Word for word, print every entry below.

___ Source information

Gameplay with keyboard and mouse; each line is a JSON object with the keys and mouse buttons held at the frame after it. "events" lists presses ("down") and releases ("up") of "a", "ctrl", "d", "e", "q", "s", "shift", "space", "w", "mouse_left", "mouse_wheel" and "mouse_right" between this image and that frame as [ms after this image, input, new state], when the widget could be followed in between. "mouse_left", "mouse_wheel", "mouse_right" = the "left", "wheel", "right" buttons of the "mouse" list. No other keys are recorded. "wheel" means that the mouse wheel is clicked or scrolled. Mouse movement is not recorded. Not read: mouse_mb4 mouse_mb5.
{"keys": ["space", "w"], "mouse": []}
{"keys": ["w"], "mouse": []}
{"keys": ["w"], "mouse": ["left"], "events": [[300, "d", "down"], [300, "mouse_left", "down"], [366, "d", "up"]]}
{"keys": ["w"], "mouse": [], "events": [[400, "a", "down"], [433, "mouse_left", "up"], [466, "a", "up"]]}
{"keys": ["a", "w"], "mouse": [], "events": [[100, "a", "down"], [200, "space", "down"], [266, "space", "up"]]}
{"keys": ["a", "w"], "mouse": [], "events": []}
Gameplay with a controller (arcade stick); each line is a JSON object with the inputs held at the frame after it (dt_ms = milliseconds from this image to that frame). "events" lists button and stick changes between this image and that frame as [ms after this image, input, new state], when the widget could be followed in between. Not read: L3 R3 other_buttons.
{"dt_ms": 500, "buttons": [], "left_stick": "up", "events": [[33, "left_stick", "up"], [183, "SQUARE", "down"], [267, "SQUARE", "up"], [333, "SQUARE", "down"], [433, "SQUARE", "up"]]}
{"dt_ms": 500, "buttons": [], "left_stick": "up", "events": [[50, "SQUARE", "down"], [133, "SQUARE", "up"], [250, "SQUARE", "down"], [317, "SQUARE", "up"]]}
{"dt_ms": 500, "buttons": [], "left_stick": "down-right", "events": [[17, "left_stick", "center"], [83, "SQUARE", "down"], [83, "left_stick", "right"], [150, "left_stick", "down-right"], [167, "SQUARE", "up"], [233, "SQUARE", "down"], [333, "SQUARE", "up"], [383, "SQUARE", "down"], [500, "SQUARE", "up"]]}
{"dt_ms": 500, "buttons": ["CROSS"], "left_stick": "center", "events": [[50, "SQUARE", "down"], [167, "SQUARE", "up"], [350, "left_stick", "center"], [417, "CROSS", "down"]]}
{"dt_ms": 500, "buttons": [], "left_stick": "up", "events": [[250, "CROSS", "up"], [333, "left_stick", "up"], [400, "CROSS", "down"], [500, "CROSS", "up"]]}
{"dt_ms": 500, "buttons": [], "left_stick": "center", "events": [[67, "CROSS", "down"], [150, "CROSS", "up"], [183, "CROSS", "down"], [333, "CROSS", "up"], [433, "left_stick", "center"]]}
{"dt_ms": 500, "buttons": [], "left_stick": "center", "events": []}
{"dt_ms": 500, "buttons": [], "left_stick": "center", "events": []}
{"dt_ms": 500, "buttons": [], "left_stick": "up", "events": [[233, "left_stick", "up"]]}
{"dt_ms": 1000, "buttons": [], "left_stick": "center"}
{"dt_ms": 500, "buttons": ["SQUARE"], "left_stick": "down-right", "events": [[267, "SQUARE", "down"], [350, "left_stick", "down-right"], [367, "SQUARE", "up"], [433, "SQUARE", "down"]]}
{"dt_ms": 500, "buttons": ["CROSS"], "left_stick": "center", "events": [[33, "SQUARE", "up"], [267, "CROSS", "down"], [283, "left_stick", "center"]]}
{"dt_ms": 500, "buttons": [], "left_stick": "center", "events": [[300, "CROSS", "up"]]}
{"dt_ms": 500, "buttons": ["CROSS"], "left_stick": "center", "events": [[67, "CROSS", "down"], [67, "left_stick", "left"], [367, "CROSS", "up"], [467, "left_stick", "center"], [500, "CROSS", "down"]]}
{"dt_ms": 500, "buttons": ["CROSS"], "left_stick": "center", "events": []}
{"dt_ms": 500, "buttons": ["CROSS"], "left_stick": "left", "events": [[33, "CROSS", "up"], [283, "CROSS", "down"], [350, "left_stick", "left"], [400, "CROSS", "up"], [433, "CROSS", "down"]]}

______

**Final answer**
Gameplay with keyboard and mouse; each line is a JSON object with the keys and mouse buttons held at the frame after it. "events" lists presses ("down") and releases ("up") of "a", "ctrl", "d", "e", "q", "s", "shift", "space", "w", "mouse_left", "mouse_wheel" and "mouse_right" between this image and that frame as [ms after this image, input, new state], when the widget could be followed in between. "mouse_left", "mouse_wheel", "mouse_right" = the "left", "wheel", "right" buttons of the "mouse" list. No other keys are recorded. "wheel" means that the mouse wheel is clicked or scrolled. Mouse movement is not recorded. Not read: mouse_mb4 mouse_mb5.
{"keys": ["space", "w"], "mouse": []}
{"keys": ["w"], "mouse": []}
{"keys": ["w"], "mouse": ["left"], "events": [[300, "d", "down"], [300, "mouse_left", "down"], [366, "d", "up"]]}
{"keys": ["w"], "mouse": [], "events": [[400, "a", "down"], [433, "mouse_left", "up"], [466, "a", "up"]]}
{"keys": ["a", "w"], "mouse": [], "events": [[100, "a", "down"], [200, "space", "down"], [266, "space", "up"]]}
{"keys": ["a", "w"], "mouse": [], "events": []}
Gameplay with a controller (arcade stick); each line is a JSON object with the inputs held at the frame after it (dt_ms = milliseconds from this image to that frame). "events" lists button and stick changes between this image and that frame as [ms after this image, input, new state], when the widget could be followed in between. Not read: L3 R3 other_buttons.
{"dt_ms": 500, "buttons": [], "left_stick": "up", "events": [[33, "left_stick", "up"], [183, "SQUARE", "down"], [267, "SQUARE", "up"], [333, "SQUARE", "down"], [433, "SQUARE", "up"]]}
{"dt_ms": 500, "buttons": [], "left_stick": "up", "events": [[50, "SQUARE", "down"], [133, "SQUARE", "up"], [250, "SQUARE", "down"], [317, "SQUARE", "up"]]}
{"dt_ms": 500, "buttons": [], "left_stick": "down-right", "events": [[17, "left_stick", "center"], [83, "SQUARE", "down"], [83, "left_stick", "right"], [150, "left_stick", "down-right"], [167, "SQUARE", "up"], [233, "SQUARE", "down"], [333, "SQUARE", "up"], [383, "SQUARE", "down"], [500, "SQUARE", "up"]]}
{"dt_ms": 500, "buttons": ["CROSS"], "left_stick": "center", "events": [[50, "SQUARE", "down"], [167, "SQUARE", "up"], [350, "left_stick", "center"], [417, "CROSS", "down"]]}
{"dt_ms": 500, "buttons": [], "left_stick": "up", "events": [[250, "CROSS", "up"], [333, "left_stick", "up"], [400, "CROSS", "down"], [500, "CROSS", "up"]]}
{"dt_ms": 500, "buttons": [], "left_stick": "center", "events": [[67, "CROSS", "down"], [150, "CROSS", "up"], [183, "CROSS", "down"], [333, "CROSS", "up"], [433, "left_stick", "center"]]}
{"dt_ms": 500, "buttons": [], "left_stick": "center", "events": []}
{"dt_ms": 500, "buttons": [], "left_stick": "center", "events": []}
{"dt_ms": 500, "buttons": [], "left_stick": "up", "events": [[233, "left_stick", "up"]]}
{"dt_ms": 1000, "buttons": [], "left_stick": "center"}
{"dt_ms": 500, "buttons": ["SQUARE"], "left_stick": "down-right", "events": [[267, "SQUARE", "down"], [350, "left_stick", "down-right"], [367, "SQUARE", "up"], [433, "SQUARE", "down"]]}
{"dt_ms": 500, "buttons": ["CROSS"], "left_stick": "center", "events": [[33, "SQUARE", "up"], [267, "CROSS", "down"], [283, "left_stick", "center"]]}
{"dt_ms": 500, "buttons": [], "left_stick": "center", "events": [[300, "CROSS", "up"]]}
{"dt_ms": 500, "buttons": ["CROSS"], "left_stick": "center", "events": [[67, "CROSS", "down"], [67, "left_stick", "left"], [367, "CROSS", "up"], [467, "left_stick", "center"], [500, "CROSS", "down"]]}
{"dt_ms": 500, "buttons": ["CROSS"], "left_stick": "center", "events": []}
{"dt_ms": 500, "buttons": ["CROSS"], "left_stick": "left", "events": [[33, "CROSS", "up"], [283, "CROSS", "down"], [350, "left_stick", "left"], [400, "CROSS", "up"], [433, "CROSS", "down"]]}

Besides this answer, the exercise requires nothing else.